## Supplied material

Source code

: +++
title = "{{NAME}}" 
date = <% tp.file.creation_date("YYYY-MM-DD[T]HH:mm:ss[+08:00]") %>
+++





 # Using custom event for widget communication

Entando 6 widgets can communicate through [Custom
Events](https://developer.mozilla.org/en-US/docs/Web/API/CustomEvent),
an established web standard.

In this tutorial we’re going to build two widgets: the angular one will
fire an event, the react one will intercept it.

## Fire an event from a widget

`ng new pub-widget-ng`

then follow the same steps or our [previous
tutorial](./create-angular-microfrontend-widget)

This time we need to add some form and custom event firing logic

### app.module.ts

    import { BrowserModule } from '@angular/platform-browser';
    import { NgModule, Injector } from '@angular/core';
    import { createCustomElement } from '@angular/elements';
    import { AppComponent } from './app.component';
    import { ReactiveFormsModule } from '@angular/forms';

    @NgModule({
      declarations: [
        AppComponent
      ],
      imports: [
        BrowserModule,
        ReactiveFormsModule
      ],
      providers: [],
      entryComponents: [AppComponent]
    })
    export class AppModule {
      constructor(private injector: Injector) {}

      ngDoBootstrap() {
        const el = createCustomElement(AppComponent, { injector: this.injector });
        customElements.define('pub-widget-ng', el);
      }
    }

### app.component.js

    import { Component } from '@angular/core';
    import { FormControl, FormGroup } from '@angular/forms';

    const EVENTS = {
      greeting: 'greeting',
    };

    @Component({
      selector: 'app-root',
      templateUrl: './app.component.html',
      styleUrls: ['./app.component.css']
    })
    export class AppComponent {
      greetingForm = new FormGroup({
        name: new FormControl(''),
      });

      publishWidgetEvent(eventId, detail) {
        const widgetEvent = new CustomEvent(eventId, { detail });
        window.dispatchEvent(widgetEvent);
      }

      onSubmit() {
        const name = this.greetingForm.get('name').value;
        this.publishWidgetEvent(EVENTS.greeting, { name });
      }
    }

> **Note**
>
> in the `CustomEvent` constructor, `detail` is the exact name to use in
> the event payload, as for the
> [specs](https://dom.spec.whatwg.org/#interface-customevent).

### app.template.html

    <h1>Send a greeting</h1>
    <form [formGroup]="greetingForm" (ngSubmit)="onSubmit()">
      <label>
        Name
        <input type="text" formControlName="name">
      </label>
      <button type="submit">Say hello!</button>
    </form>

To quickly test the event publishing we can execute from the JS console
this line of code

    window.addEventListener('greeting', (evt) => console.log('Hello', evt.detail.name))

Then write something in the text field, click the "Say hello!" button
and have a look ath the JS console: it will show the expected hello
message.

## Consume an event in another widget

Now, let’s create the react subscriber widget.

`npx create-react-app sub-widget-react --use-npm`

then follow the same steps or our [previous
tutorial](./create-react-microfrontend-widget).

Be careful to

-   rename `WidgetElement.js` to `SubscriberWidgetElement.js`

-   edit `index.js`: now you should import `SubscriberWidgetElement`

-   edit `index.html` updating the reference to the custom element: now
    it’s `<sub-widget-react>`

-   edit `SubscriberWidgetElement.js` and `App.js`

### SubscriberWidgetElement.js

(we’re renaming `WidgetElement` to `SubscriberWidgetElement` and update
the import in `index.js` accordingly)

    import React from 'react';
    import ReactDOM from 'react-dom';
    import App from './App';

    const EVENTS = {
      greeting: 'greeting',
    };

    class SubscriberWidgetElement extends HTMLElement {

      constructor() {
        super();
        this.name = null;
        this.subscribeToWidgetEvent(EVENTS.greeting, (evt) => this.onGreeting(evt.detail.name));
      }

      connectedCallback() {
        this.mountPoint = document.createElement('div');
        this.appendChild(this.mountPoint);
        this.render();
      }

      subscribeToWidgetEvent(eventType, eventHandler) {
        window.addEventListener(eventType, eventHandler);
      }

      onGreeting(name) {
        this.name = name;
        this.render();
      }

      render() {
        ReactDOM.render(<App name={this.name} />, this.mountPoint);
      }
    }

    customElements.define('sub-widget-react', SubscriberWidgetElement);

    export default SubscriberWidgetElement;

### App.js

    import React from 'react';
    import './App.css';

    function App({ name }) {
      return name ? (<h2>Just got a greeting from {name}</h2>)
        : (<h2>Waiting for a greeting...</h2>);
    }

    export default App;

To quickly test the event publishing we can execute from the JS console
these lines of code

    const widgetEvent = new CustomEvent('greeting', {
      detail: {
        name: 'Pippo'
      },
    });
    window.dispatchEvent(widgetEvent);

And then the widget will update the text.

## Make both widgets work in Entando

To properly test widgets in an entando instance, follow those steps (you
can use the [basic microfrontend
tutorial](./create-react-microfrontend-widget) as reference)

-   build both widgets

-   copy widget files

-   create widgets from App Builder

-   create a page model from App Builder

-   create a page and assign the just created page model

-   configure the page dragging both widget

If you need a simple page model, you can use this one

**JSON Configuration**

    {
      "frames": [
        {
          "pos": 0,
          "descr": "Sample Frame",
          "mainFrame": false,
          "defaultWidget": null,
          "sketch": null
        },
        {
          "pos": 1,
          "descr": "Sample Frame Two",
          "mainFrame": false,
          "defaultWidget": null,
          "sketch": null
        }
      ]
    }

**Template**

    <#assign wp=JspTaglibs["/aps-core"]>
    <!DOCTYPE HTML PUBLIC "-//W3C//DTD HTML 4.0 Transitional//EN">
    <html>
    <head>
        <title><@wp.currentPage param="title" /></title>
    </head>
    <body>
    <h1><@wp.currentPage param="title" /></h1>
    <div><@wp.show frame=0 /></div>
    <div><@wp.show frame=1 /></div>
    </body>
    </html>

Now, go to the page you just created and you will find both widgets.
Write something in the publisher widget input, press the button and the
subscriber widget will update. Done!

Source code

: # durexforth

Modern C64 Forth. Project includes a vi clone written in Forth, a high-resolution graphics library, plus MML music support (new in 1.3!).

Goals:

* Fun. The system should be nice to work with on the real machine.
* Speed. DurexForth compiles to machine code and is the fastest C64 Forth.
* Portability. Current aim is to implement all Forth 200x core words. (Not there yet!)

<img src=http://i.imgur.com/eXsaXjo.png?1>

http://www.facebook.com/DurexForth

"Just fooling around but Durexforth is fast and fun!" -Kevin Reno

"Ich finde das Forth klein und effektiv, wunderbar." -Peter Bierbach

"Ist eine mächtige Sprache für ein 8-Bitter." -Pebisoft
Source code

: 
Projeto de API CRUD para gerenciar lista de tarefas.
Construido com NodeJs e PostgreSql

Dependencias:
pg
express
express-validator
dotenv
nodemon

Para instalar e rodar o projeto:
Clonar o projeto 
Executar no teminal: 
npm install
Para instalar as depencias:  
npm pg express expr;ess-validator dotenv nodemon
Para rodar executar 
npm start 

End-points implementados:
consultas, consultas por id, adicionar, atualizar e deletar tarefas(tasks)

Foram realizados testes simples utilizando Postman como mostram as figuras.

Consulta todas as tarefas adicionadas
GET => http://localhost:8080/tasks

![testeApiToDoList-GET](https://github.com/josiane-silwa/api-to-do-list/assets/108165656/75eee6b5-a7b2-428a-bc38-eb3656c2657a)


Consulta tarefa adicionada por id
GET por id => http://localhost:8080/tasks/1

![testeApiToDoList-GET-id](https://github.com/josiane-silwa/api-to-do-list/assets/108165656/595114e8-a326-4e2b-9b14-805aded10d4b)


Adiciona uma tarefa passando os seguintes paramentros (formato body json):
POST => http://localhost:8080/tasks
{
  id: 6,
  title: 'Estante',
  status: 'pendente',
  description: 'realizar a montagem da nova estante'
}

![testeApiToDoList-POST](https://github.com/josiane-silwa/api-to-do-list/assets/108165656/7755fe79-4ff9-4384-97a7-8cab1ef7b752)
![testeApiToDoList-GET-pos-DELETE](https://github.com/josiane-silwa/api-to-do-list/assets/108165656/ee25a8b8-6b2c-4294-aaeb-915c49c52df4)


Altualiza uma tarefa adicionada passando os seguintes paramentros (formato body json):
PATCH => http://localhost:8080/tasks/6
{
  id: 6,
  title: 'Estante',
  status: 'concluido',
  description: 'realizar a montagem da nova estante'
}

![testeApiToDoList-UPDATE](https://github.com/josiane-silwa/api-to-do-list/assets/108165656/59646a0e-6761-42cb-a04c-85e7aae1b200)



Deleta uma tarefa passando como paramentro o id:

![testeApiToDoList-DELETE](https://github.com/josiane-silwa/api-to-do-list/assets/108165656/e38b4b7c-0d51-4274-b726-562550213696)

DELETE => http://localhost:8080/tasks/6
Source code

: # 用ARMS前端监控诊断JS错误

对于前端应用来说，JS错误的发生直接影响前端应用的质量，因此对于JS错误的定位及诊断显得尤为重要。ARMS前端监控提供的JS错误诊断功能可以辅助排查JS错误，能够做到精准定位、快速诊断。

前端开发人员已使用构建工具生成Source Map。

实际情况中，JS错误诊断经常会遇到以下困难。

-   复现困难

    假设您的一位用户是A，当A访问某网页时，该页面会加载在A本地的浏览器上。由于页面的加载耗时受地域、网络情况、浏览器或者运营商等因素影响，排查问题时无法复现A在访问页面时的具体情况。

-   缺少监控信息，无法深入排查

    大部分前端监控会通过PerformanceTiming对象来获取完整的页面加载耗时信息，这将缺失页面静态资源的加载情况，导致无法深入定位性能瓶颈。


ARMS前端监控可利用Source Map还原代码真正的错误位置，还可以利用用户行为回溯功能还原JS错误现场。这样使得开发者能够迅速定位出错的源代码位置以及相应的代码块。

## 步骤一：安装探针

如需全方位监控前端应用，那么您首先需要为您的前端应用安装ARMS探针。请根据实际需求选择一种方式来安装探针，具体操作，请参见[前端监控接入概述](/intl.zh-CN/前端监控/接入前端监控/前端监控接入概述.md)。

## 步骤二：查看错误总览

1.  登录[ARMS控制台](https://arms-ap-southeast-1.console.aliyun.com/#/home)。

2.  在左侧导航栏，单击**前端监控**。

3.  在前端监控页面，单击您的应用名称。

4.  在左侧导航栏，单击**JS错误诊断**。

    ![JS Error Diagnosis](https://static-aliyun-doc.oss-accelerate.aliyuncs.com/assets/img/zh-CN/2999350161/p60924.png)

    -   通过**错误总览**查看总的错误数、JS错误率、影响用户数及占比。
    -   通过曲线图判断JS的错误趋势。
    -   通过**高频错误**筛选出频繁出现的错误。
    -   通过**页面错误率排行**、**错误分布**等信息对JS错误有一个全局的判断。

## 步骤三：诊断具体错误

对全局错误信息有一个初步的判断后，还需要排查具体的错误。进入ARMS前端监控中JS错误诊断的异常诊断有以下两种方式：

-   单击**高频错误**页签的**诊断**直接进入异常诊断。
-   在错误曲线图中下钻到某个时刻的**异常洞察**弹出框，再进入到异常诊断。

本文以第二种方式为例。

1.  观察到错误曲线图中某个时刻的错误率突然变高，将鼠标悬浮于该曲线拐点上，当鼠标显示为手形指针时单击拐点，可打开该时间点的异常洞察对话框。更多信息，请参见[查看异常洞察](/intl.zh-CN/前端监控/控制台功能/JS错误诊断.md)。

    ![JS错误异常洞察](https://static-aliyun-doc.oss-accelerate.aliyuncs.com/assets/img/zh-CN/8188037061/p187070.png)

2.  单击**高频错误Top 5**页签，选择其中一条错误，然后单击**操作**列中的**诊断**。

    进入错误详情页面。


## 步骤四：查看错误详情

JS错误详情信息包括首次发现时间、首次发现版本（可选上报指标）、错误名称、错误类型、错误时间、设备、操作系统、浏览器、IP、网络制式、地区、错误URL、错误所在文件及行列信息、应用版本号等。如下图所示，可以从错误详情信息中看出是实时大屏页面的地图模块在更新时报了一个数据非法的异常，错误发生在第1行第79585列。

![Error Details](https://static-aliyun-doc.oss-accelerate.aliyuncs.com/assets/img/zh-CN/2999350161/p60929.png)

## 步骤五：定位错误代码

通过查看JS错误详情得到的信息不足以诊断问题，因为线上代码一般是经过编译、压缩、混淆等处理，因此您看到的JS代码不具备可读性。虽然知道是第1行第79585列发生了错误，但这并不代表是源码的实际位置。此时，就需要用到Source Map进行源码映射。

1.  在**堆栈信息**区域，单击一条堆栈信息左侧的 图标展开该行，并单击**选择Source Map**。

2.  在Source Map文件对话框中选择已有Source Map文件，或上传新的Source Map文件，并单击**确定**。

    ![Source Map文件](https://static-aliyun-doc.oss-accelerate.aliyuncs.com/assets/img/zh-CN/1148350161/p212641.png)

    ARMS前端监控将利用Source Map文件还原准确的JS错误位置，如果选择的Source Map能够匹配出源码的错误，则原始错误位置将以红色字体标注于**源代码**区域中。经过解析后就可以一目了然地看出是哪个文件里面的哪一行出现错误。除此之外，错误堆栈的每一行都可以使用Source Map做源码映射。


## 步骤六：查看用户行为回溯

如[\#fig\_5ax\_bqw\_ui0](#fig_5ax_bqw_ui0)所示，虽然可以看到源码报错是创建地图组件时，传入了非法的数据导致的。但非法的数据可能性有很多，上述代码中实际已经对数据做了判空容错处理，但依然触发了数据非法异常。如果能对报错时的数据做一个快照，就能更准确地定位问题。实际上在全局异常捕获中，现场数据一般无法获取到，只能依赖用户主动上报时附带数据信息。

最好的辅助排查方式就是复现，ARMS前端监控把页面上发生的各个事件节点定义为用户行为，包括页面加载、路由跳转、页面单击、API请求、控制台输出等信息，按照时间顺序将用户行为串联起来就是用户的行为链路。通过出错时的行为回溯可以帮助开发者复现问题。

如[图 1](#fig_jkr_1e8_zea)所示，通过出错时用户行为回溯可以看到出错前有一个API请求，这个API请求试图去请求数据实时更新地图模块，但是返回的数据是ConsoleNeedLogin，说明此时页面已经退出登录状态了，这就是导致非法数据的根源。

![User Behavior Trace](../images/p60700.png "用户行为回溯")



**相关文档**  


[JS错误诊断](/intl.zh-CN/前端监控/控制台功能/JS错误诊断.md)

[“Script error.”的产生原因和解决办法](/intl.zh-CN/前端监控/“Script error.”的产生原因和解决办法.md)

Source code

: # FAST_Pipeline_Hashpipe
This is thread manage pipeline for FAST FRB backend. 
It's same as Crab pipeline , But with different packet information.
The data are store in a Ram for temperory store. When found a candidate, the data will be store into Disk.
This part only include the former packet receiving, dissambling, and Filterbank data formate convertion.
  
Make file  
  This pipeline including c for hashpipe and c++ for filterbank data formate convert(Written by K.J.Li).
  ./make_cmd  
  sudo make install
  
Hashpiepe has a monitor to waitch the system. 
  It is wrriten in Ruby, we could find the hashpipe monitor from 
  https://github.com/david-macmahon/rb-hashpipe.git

## Task brief
In the material above, turn the lines from the one containing "ARMS前端监控可利用Sou" to the one containing "对全局错误信息有一个初步的判" into a numbered list, including both of those lines and skipping any blank lines.

## Reply to the exercise
1. ARMS前端监控可利用Source Map还原代码真正的错误位置，还可以利用用户行为回溯功能还原JS错误现场。这样使得开发者能够迅速定位出错的源代码位置以及相应的代码块。
2. ## 步骤一：安装探针
3. 如需全方位监控前端应用，那么您首先需要为您的前端应用安装ARMS探针。请根据实际需求选择一种方式来安装探针，具体操作，请参见[前端监控接入概述](/intl.zh-CN/前端监控/接入前端监控/前端监控接入概述.md)。
4. ## 步骤二：查看错误总览
5. 1.  登录[ARMS控制台](https://arms-ap-southeast-1.console.aliyun.com/#/home)。
6. 2.  在左侧导航栏，单击**前端监控**。
7. 3.  在前端监控页面，单击您的应用名称。
8. 4.  在左侧导航栏，单击**JS错误诊断**。
9.     ![JS Error Diagnosis](https://static-aliyun-doc.oss-accelerate.aliyuncs.com/assets/img/zh-CN/2999350161/p60924.png)
10.     -   通过**错误总览**查看总的错误数、JS错误率、影响用户数及占比。
11.     -   通过曲线图判断JS的错误趋势。
12.     -   通过**高频错误**筛选出频繁出现的错误。
13.     -   通过**页面错误率排行**、**错误分布**等信息对JS错误有一个全局的判断。
14. ## 步骤三：诊断具体错误
15. 对全局错误信息有一个初步的判断后，还需要排查具体的错误。进入ARMS前端监控中JS错误诊断的异常诊断有以下两种方式：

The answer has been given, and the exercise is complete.